We had what appeared to be deadlocking in the application the other day. Doing a thread dump (thank god for "kill -3"), we saw that all of the threads were blocked in SoftLimitMRUCache.
Turns out it is a bug Concurrent access issues with both SoftLimitMRUCache and SimpleMRUCache
We were hitting the caches so much that a subtle hibernate bug appeared. We'll await a fix, but in the meantime I'm trying to optimise BlogBuilder in other ways.
- Roll up data rather than do live counts, such as comment, trackback and image counts
- Better indexes and improved query efficiency so that I don't have to cache the queries
- Profiling like crazy to find the hotspots. I recently got JProfiler working on a live instance of JBoss running BlogBuilder. It shed a lot of light on where our real bottlenecks are…and as usual, they are not where you expect.
My hopes when I was building BlogBuilder was that I could make everything dynamic and live for every user as this would provide a more personal and dynamic experience. Sadly this is not terribly efficient and I'm having to start to be a bit more pragmatic in where it is really neccessary to do live checks rather than static data.
February 08, 2006
First post of the year (bad boy)...
I've spent a lot of this year so far jumping between lots of different things. I've started dipping into the new SiteBuilder code which is far more familiar as it is now Spring/Hibernate based rather than Struts/EJB.

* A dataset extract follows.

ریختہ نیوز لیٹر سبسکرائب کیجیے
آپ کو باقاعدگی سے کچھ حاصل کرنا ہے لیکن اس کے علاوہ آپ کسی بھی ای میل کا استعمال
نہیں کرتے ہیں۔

I've also as usual been working on Single Sign-On and BlogBuilder.
As the complexity of BlogBuilder grows and our page views grows (now averaging more than 50,000 proper real people page views per day), it has become more and more important to optimise BlogBuilder for better performance.
Hongfeng our resident Oracle expert pointed me in the direction of quite a lot of particularly bad and slow pieces of SQL that were being generated out of BlogBuilder. The problem with BlogBuilder is that it is very very dynamic. We do not serve any static pages as every single page is customised to the currently logged in user as every blog/image/entry has its own permissions. There are also just a lot of different views on the blogs data; daily views, monthly views, favourites views, entries by tags, blogs by group, images by day, etc…
When using Hibernate 2 I did most of these queries with HQL, and it worked quite well, but I'm starting to feel the strain as some of the queries got more and more complicated.
With Hibernate 3 I can now take advantage of the Criteria API, which is quite nice for building complicated queries, but it still has some problems so I've now got a mix of HQL, Criteria and plain old SQL when a particularly complicated aggregation is needed.
Don't forget to turn on query caching and specifically tell your criteria and queries to cache as although the documentation says that for most queries caching doesn't make much difference, I've found it can make a huge difference.
Another little trick is to be careful with date range queries. If you want to do something like find items based on the current time, round your time to the nearest hour or minute rather than passing in a date with second or millisecond accuracy as this will prevent those queries being cached for more than a second…not a lot of good.
Another trick when moving from Hibernate 2 to Hibernate 3 is that you used to have to do "query.iterate().next()" to get a result when you knew there was just a single result (such as a count query), but now there is the uniqueResult() method. It is important to switch over because the uniqueResult() calls get cached, but the iternate().next() ones don't.